Segment Start: Given information
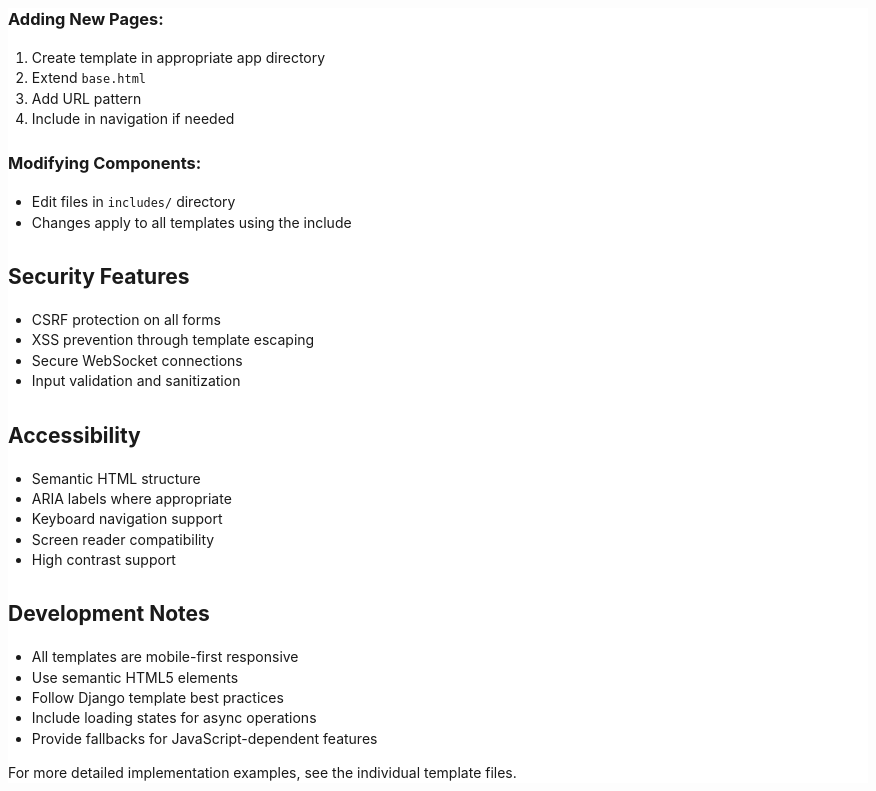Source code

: ### Adding New Pages:
1. Create template in appropriate app directory
2. Extend `base.html`
3. Add URL pattern
4. Include in navigation if needed

### Modifying Components:
- Edit files in `includes/` directory
- Changes apply to all templates using the include

## Security Features

- CSRF protection on all forms
- XSS prevention through template escaping
- Secure WebSocket connections
- Input validation and sanitization

## Accessibility

- Semantic HTML structure
- ARIA labels where appropriate
- Keyboard navigation support
- Screen reader compatibility
- High contrast support

## Development Notes

- All templates are mobile-first responsive
- Use semantic HTML5 elements
- Follow Django template best practices
- Include loading states for async operations
- Provide fallbacks for JavaScript-dependent features

For more detailed implementation examples, see the individual template files.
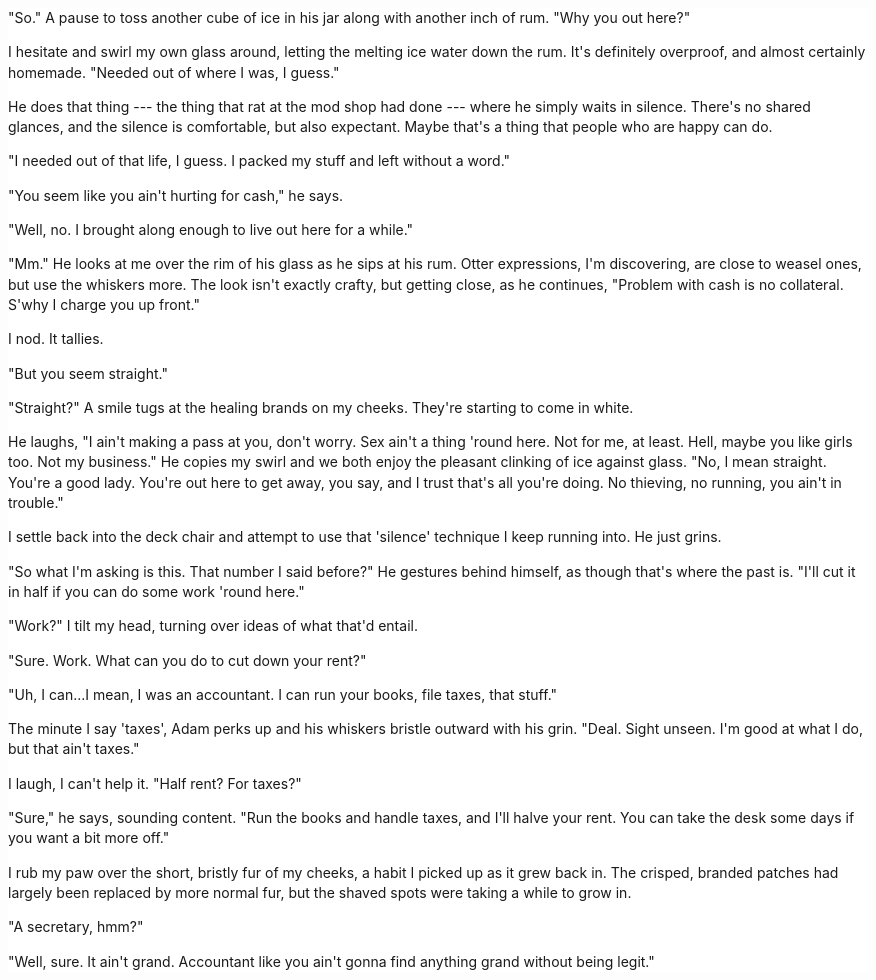 "So." A pause to toss another cube of ice in his jar along with another inch of rum. "Why you out here?"

I hesitate and swirl my own glass around, letting the melting ice water down the rum. It's definitely overproof, and almost certainly homemade. "Needed out of where I was, I guess."

He does that thing --- the thing that rat at the mod shop had done --- where he simply waits in silence. There's no shared glances, and the silence is comfortable, but also expectant. Maybe that's a thing that people who are happy can do.

"I needed out of that life, I guess. I packed my stuff and left without a word."

"You seem like you ain't hurting for cash," he says.

"Well, no. I brought along enough to live out here for a while."

"Mm." He looks at me over the rim of his glass as he sips at his rum. Otter expressions, I'm discovering, are close to weasel ones, but use the whiskers more. The look isn't exactly crafty, but getting close, as he continues, "Problem with cash is no collateral. S'why I charge you up front."

I nod. It tallies.

"But you seem straight."

"Straight?" A smile tugs at the healing brands on my cheeks. They're starting to come in white.

He laughs, "I ain't making a pass at you, don't worry. Sex ain't a thing 'round here. Not for me, at least. Hell, maybe you like girls too. Not my business." He copies my swirl and we both enjoy the pleasant clinking of ice against glass. "No, I mean straight. You're a good lady. You're out here to get away, you say, and I trust that's all you're doing. No thieving, no running, you ain't in trouble."

I settle back into the deck chair and attempt to use that 'silence' technique I keep running into. He just grins.

"So what I'm asking is this. That number I said before?" He gestures behind himself, as though that's where the past is. "I'll cut it in half if you can do some work 'round here."

"Work?" I tilt my head, turning over ideas of what that'd entail.

"Sure. Work. What can you do to cut down your rent?"

"Uh, I can...I mean, I was an accountant. I can run your books, file taxes, that stuff."

The minute I say 'taxes', Adam perks up and his whiskers bristle outward with his grin. "Deal. Sight unseen. I'm good at what I do, but that ain't taxes."

I laugh, I can't help it. "Half rent? For taxes?"

"Sure," he says, sounding content. "Run the books and handle taxes, and I'll halve your rent. You can take the desk some days if you want a bit more off."

I rub my paw over the short, bristly fur of my cheeks, a habit I picked up as it grew back in. The crisped, branded patches had largely been replaced by more normal fur, but the shaved spots were taking a while to grow in.

"A secretary, hmm?"

"Well, sure. It ain't grand. Accountant like you ain't gonna find anything grand without being legit."
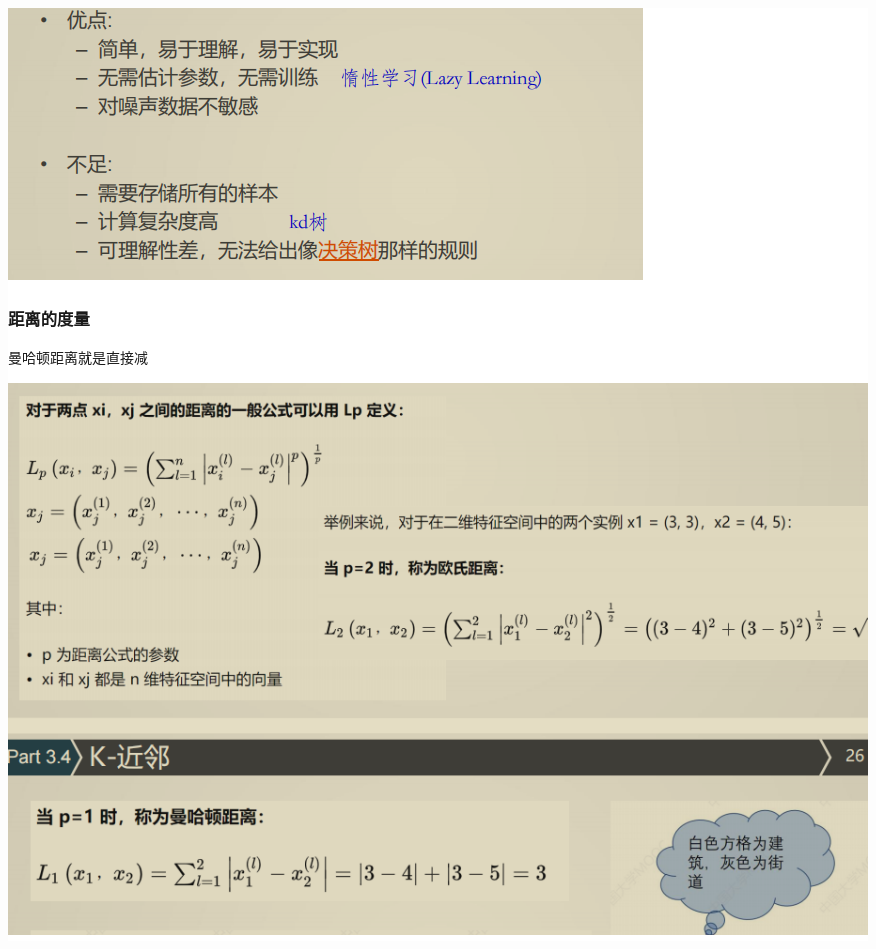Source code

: ![image-20241128135904285](https://raw.githubusercontent.com/xiechen274/ChenCsNote/images/images/image-20241128135904285.png)

### 距离的度量

曼哈顿距离就是直接减



![image-20241202102049856](https://raw.githubusercontent.com/xiechen274/ChenCsNote/images/images/image-20241202102049856.png)
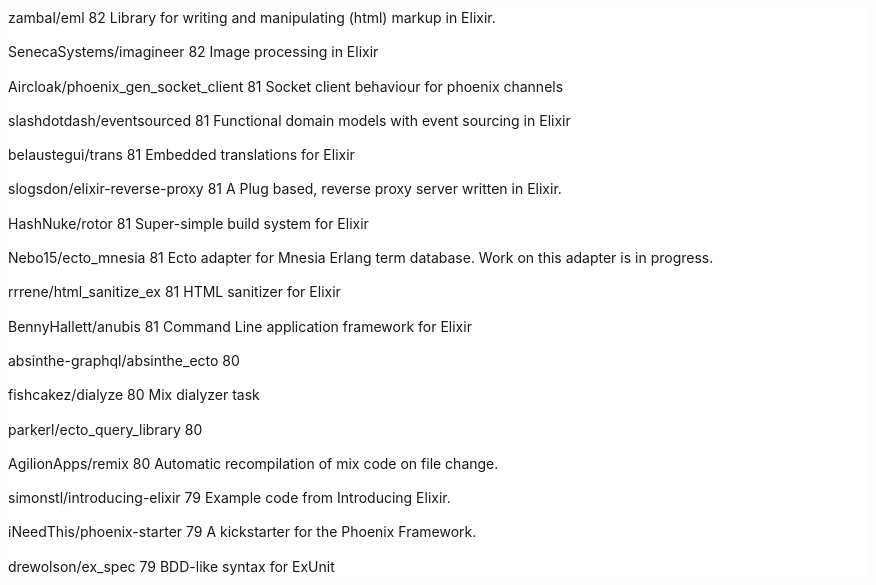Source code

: 
zambal/eml                                 82
Library for writing and manipulating (html) markup in Elixir.


SenecaSystems/imagineer                    82
Image processing in Elixir


Aircloak/phoenix_gen_socket_client         81
Socket client behaviour for phoenix channels


slashdotdash/eventsourced                  81
Functional domain models with event sourcing in Elixir


belaustegui/trans                          81
Embedded translations for Elixir


slogsdon/elixir-reverse-proxy              81
A Plug based, reverse proxy server written in Elixir.


HashNuke/rotor                             81
Super-simple build system for Elixir


Nebo15/ecto_mnesia                         81
Ecto adapter for Mnesia Erlang term database. Work on this adapter is in progress.


rrrene/html_sanitize_ex                    81
HTML sanitizer for Elixir


BennyHallett/anubis                        81
Command Line application framework for Elixir


absinthe-graphql/absinthe_ecto             80



fishcakez/dialyze                          80
Mix dialyzer task


parkerl/ecto_query_library                 80



AgilionApps/remix                          80
Automatic recompilation of mix code on file change.


simonstl/introducing-elixir                79
Example code from Introducing Elixir.


iNeedThis/phoenix-starter                  79
A kickstarter for the Phoenix Framework.


drewolson/ex_spec                          79
BDD-like syntax for ExUnit
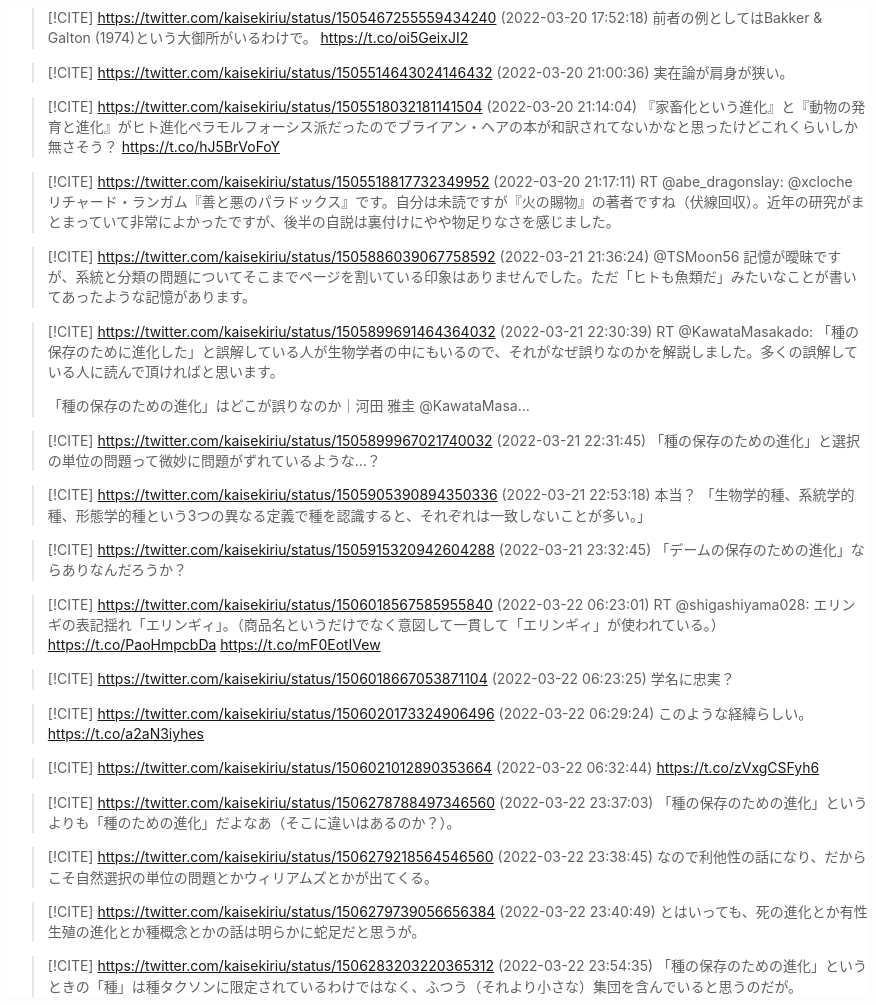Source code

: > [!CITE] https://twitter.com/kaisekiriu/status/1505467255559434240 (2022-03-20 17:52:18)
> 前者の例としてはBakker &amp; Galton (1974)という大御所がいるわけで。
> https://t.co/oi5GeixJI2

> [!CITE] https://twitter.com/kaisekiriu/status/1505514643024146432 (2022-03-20 21:00:36)
> 実在論が肩身が狭い。

> [!CITE] https://twitter.com/kaisekiriu/status/1505518032181141504 (2022-03-20 21:14:04)
> 『家畜化という進化』と『動物の発育と進化』がヒト進化ペラモルフォーシス派だったのでブライアン・ヘアの本が和訳されてないかなと思ったけどこれくらいしか無さそう？
> https://t.co/hJ5BrVoFoY

> [!CITE] https://twitter.com/kaisekiriu/status/1505518817732349952 (2022-03-20 21:17:11)
> RT @abe_dragonslay: @xcloche リチャード・ランガム『善と悪のパラドックス』です。自分は未読ですが『火の賜物』の著者ですね（伏線回収）。近年の研究がまとまっていて非常によかったですが、後半の自説は裏付けにやや物足りなさを感じました。

> [!CITE] https://twitter.com/kaisekiriu/status/1505886039067758592 (2022-03-21 21:36:24)
> @TSMoon56 記憶が曖昧ですが、系統と分類の問題についてそこまでページを割いている印象はありませんでした。ただ「ヒトも魚類だ」みたいなことが書いてあったような記憶があります。

> [!CITE] https://twitter.com/kaisekiriu/status/1505899691464364032 (2022-03-21 22:30:39)
> RT @KawataMasakado: 「種の保存のために進化した」と誤解している人が生物学者の中にもいるので、それがなぜ誤りなのかを解説しました。多くの誤解している人に読んで頂ければと思います。
> 
> 「種の保存のための進化」はどこが誤りなのか｜河田 雅圭 @KawataMasa…

> [!CITE] https://twitter.com/kaisekiriu/status/1505899967021740032 (2022-03-21 22:31:45)
> 「種の保存のための進化」と選択の単位の問題って微妙に問題がずれているような…？

> [!CITE] https://twitter.com/kaisekiriu/status/1505905390894350336 (2022-03-21 22:53:18)
> 本当？
> 「生物学的種、系統学的種、形態学的種という3つの異なる定義で種を認識すると、それぞれは一致しないことが多い。」

> [!CITE] https://twitter.com/kaisekiriu/status/1505915320942604288 (2022-03-21 23:32:45)
> 「デームの保存のための進化」ならありなんだろうか？

> [!CITE] https://twitter.com/kaisekiriu/status/1506018567585955840 (2022-03-22 06:23:01)
> RT @shigashiyama028: エリンギの表記揺れ「エリンギィ」。（商品名というだけでなく意図して一貫して「エリンギィ」が使われている。）
> https://t.co/PaoHmpcbDa https://t.co/mF0EotIVew

> [!CITE] https://twitter.com/kaisekiriu/status/1506018667053871104 (2022-03-22 06:23:25)
> 学名に忠実？

> [!CITE] https://twitter.com/kaisekiriu/status/1506020173324906496 (2022-03-22 06:29:24)
> このような経緯らしい。
> https://t.co/a2aN3iyhes

> [!CITE] https://twitter.com/kaisekiriu/status/1506021012890353664 (2022-03-22 06:32:44)
> https://t.co/zVxgCSFyh6

> [!CITE] https://twitter.com/kaisekiriu/status/1506278788497346560 (2022-03-22 23:37:03)
> 「種の保存のための進化」というよりも「種のための進化」だよなあ（そこに違いはあるのか？）。

> [!CITE] https://twitter.com/kaisekiriu/status/1506279218564546560 (2022-03-22 23:38:45)
> なので利他性の話になり、だからこそ自然選択の単位の問題とかウィリアムズとかが出てくる。

> [!CITE] https://twitter.com/kaisekiriu/status/1506279739056656384 (2022-03-22 23:40:49)
> とはいっても、死の進化とか有性生殖の進化とか種概念とかの話は明らかに蛇足だと思うが。

> [!CITE] https://twitter.com/kaisekiriu/status/1506283203220365312 (2022-03-22 23:54:35)
> 「種の保存のための進化」というときの「種」は種タクソンに限定されているわけではなく、ふつう（それより小さな）集団を含んでいると思うのだが。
Segment End: Given information
> _Your goal_: Only the number is needed: please work out how many lines in the data contain the string "taxes".

> _Response_: 4